* Required work:
Scan the records below for the line containing "G04 Created by" and the line containing "X124434000Y-79782000D03*". Copy both, plus every line between, exactly.

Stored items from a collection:

Segment Open

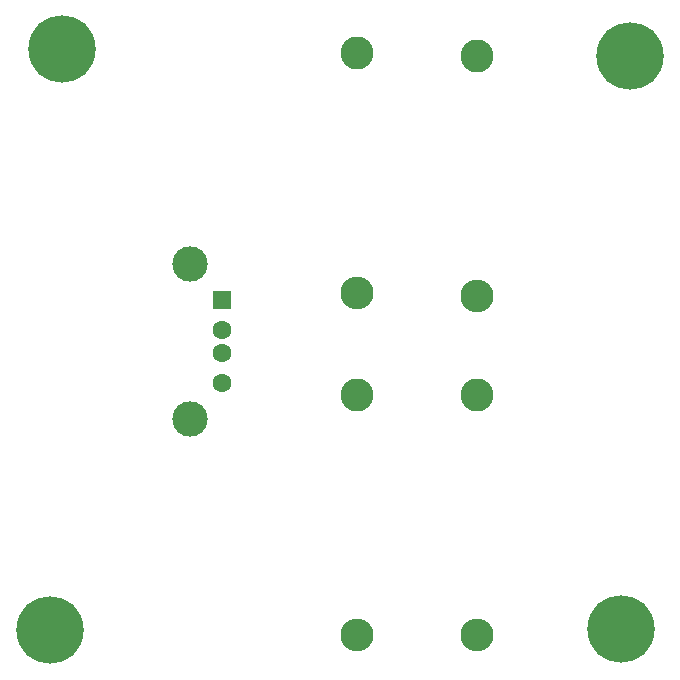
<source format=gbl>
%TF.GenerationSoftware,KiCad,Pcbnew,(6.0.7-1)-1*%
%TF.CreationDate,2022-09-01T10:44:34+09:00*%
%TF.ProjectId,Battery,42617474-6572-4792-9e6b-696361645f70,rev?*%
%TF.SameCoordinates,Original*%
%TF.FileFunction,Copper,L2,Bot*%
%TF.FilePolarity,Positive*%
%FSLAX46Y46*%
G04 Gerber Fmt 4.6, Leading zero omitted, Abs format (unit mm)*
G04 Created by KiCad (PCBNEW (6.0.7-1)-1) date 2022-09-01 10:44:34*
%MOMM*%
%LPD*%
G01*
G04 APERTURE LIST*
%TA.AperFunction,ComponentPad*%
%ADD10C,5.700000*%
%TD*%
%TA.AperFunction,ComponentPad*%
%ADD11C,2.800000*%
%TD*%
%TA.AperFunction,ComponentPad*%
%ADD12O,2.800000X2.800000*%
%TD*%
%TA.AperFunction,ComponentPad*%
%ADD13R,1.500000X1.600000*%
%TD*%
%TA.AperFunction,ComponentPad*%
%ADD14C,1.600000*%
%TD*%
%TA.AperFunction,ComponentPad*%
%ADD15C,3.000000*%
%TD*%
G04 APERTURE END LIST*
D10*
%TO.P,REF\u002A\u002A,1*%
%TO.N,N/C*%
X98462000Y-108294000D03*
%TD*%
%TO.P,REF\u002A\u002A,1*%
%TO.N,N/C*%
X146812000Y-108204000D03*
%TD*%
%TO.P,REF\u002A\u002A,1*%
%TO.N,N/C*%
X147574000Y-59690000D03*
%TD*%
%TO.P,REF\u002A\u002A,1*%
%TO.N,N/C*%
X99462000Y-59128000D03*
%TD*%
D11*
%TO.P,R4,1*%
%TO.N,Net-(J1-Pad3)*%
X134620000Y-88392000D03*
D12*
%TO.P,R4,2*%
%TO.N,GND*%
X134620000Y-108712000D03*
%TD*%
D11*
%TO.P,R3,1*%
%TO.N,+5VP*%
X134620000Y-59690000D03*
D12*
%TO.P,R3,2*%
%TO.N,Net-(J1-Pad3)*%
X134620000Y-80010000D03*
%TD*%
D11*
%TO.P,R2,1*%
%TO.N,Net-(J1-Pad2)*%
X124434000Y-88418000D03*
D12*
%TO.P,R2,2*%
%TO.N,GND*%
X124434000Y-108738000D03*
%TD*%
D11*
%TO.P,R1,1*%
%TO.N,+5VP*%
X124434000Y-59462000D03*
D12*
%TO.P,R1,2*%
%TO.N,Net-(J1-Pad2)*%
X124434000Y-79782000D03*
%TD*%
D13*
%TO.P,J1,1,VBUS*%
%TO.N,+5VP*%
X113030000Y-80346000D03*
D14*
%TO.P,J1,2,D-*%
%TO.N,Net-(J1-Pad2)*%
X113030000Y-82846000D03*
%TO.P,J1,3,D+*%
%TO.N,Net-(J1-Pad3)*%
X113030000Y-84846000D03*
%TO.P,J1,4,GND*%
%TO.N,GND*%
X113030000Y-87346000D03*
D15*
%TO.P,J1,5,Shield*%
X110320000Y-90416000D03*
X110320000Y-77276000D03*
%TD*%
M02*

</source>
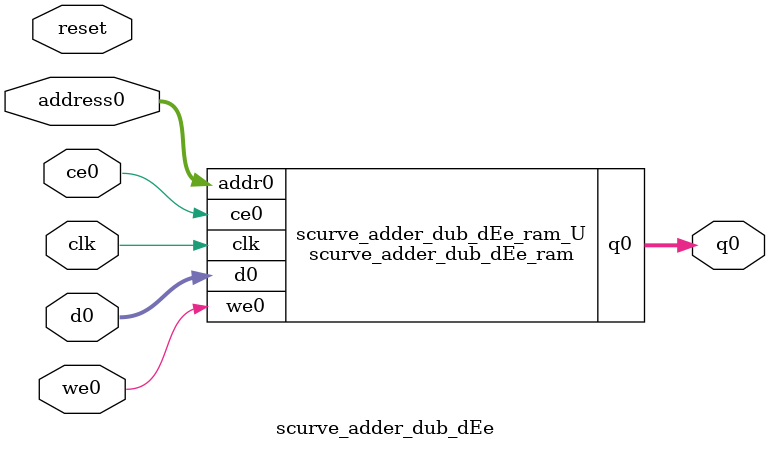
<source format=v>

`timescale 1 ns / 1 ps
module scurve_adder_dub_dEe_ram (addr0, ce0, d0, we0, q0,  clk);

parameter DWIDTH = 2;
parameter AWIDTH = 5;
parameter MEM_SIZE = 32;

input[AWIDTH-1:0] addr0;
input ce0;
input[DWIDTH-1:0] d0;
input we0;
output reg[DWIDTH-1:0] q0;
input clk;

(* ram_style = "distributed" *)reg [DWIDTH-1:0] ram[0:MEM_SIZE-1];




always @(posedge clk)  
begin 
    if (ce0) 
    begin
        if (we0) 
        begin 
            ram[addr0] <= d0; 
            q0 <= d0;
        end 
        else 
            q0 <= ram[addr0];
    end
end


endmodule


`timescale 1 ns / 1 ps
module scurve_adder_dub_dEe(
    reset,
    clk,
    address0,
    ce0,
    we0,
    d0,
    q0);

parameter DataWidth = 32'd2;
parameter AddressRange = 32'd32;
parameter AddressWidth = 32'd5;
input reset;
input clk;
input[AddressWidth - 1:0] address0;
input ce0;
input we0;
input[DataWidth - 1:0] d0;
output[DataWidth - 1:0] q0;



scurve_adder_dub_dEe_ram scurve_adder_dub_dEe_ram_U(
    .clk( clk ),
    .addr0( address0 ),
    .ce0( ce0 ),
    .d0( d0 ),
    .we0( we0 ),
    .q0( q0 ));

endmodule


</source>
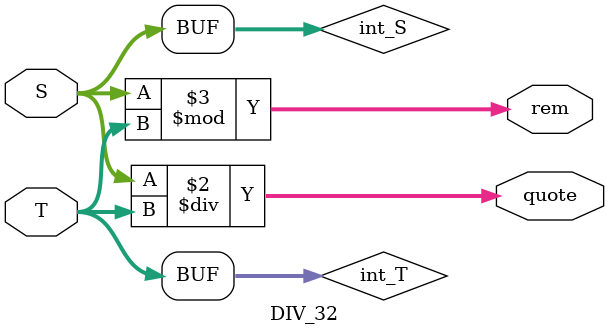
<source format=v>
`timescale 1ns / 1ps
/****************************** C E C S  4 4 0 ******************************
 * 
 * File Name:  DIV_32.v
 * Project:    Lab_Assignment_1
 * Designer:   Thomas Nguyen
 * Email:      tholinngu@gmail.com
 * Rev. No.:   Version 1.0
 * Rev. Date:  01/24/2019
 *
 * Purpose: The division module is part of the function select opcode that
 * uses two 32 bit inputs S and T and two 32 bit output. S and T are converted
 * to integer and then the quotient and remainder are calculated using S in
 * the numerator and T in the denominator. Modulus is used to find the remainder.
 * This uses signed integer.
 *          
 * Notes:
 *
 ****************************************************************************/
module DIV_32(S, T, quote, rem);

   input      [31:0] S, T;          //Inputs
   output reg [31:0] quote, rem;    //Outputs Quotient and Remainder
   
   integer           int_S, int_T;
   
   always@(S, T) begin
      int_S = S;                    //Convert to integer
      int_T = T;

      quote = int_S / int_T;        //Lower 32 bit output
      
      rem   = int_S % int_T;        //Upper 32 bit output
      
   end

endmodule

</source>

Segment Closed

* Answer to this task:
G04 Created by KiCad (PCBNEW (6.0.7-1)-1) date 2022-09-01 10:44:34*
%MOMM*%
%LPD*%
G01*
G04 APERTURE LIST*
%TA.AperFunction,ComponentPad*%
%ADD10C,5.700000*%
%TD*%
%TA.AperFunction,ComponentPad*%
%ADD11C,2.800000*%
%TD*%
%TA.AperFunction,ComponentPad*%
%ADD12O,2.800000X2.800000*%
%TD*%
%TA.AperFunction,ComponentPad*%
%ADD13R,1.500000X1.600000*%
%TD*%
%TA.AperFunction,ComponentPad*%
%ADD14C,1.600000*%
%TD*%
%TA.AperFunction,ComponentPad*%
%ADD15C,3.000000*%
%TD*%
G04 APERTURE END LIST*
D10*
%TO.P,REF\u002A\u002A,1*%
%TO.N,N/C*%
X98462000Y-108294000D03*
%TD*%
%TO.P,REF\u002A\u002A,1*%
%TO.N,N/C*%
X146812000Y-108204000D03*
%TD*%
%TO.P,REF\u002A\u002A,1*%
%TO.N,N/C*%
X147574000Y-59690000D03*
%TD*%
%TO.P,REF\u002A\u002A,1*%
%TO.N,N/C*%
X99462000Y-59128000D03*
%TD*%
D11*
%TO.P,R4,1*%
%TO.N,Net-(J1-Pad3)*%
X134620000Y-88392000D03*
D12*
%TO.P,R4,2*%
%TO.N,GND*%
X134620000Y-108712000D03*
%TD*%
D11*
%TO.P,R3,1*%
%TO.N,+5VP*%
X134620000Y-59690000D03*
D12*
%TO.P,R3,2*%
%TO.N,Net-(J1-Pad3)*%
X134620000Y-80010000D03*
%TD*%
D11*
%TO.P,R2,1*%
%TO.N,Net-(J1-Pad2)*%
X124434000Y-88418000D03*
D12*
%TO.P,R2,2*%
%TO.N,GND*%
X124434000Y-108738000D03*
%TD*%
D11*
%TO.P,R1,1*%
%TO.N,+5VP*%
X124434000Y-59462000D03*
D12*
%TO.P,R1,2*%
%TO.N,Net-(J1-Pad2)*%
X124434000Y-79782000D03*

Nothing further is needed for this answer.